**Aim of the task**
Among the entries below, find the line with "[79,722,168,733] moca-0.0.1 ->", then quote it and each following line up to and including the line with "[79,1433,168,1444] moca-0.0.1 ->", and nothing else.

**Dataset entries**

-- Opening Marker --

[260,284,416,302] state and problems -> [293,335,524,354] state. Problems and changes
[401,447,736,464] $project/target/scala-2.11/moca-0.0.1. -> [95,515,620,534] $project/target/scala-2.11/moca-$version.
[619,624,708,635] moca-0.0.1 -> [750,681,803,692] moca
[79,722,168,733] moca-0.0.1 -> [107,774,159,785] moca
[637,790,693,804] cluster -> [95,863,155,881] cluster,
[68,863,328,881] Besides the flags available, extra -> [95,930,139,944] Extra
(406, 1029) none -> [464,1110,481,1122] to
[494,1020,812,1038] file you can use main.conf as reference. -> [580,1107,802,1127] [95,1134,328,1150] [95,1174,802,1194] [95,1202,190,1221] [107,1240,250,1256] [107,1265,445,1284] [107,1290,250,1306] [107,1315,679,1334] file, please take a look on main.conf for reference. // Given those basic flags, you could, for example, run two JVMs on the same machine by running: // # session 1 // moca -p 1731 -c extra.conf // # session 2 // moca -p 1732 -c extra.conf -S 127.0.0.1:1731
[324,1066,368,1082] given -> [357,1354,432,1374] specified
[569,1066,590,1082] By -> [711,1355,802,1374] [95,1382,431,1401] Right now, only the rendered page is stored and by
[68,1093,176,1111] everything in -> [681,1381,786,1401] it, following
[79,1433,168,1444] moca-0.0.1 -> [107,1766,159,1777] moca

-- Closing Marker --
-- Opening Marker --

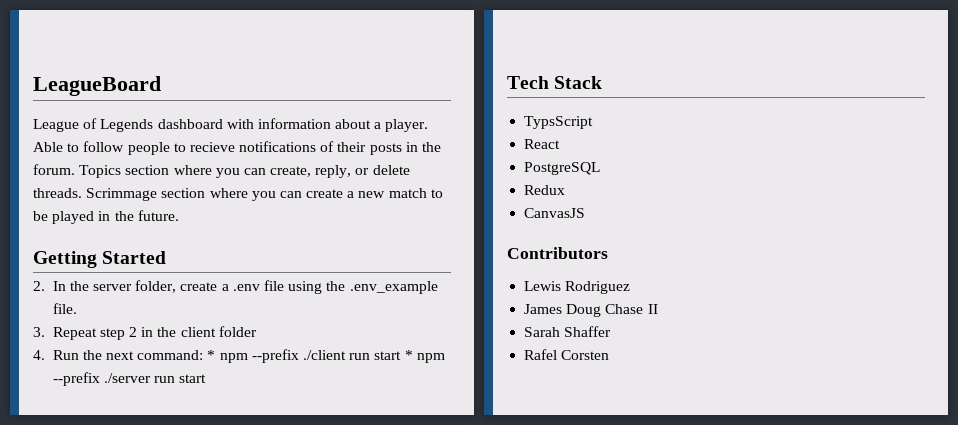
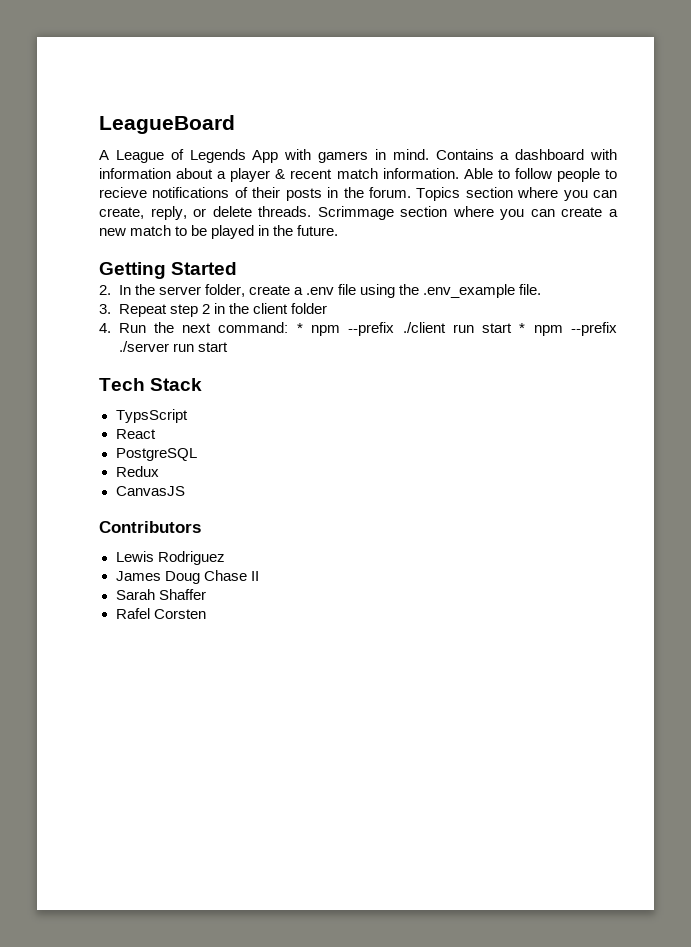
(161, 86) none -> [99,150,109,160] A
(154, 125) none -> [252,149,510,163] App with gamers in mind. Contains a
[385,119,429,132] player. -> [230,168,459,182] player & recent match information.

-- Closing Marker --

**Your solution**
[79,722,168,733] moca-0.0.1 -> [107,774,159,785] moca
[637,790,693,804] cluster -> [95,863,155,881] cluster,
[68,863,328,881] Besides the flags available, extra -> [95,930,139,944] Extra
(406, 1029) none -> [464,1110,481,1122] to
[494,1020,812,1038] file you can use main.conf as reference. -> [580,1107,802,1127] [95,1134,328,1150] [95,1174,802,1194] [95,1202,190,1221] [107,1240,250,1256] [107,1265,445,1284] [107,1290,250,1306] [107,1315,679,1334] file, please take a look on main.conf for reference. // Given those basic flags, you could, for example, run two JVMs on the same machine by running: // # session 1 // moca -p 1731 -c extra.conf // # session 2 // moca -p 1732 -c extra.conf -S 127.0.0.1:1731
[324,1066,368,1082] given -> [357,1354,432,1374] specified
[569,1066,590,1082] By -> [711,1355,802,1374] [95,1382,431,1401] Right now, only the rendered page is stored and by
[68,1093,176,1111] everything in -> [681,1381,786,1401] it, following
[79,1433,168,1444] moca-0.0.1 -> [107,1766,159,1777] moca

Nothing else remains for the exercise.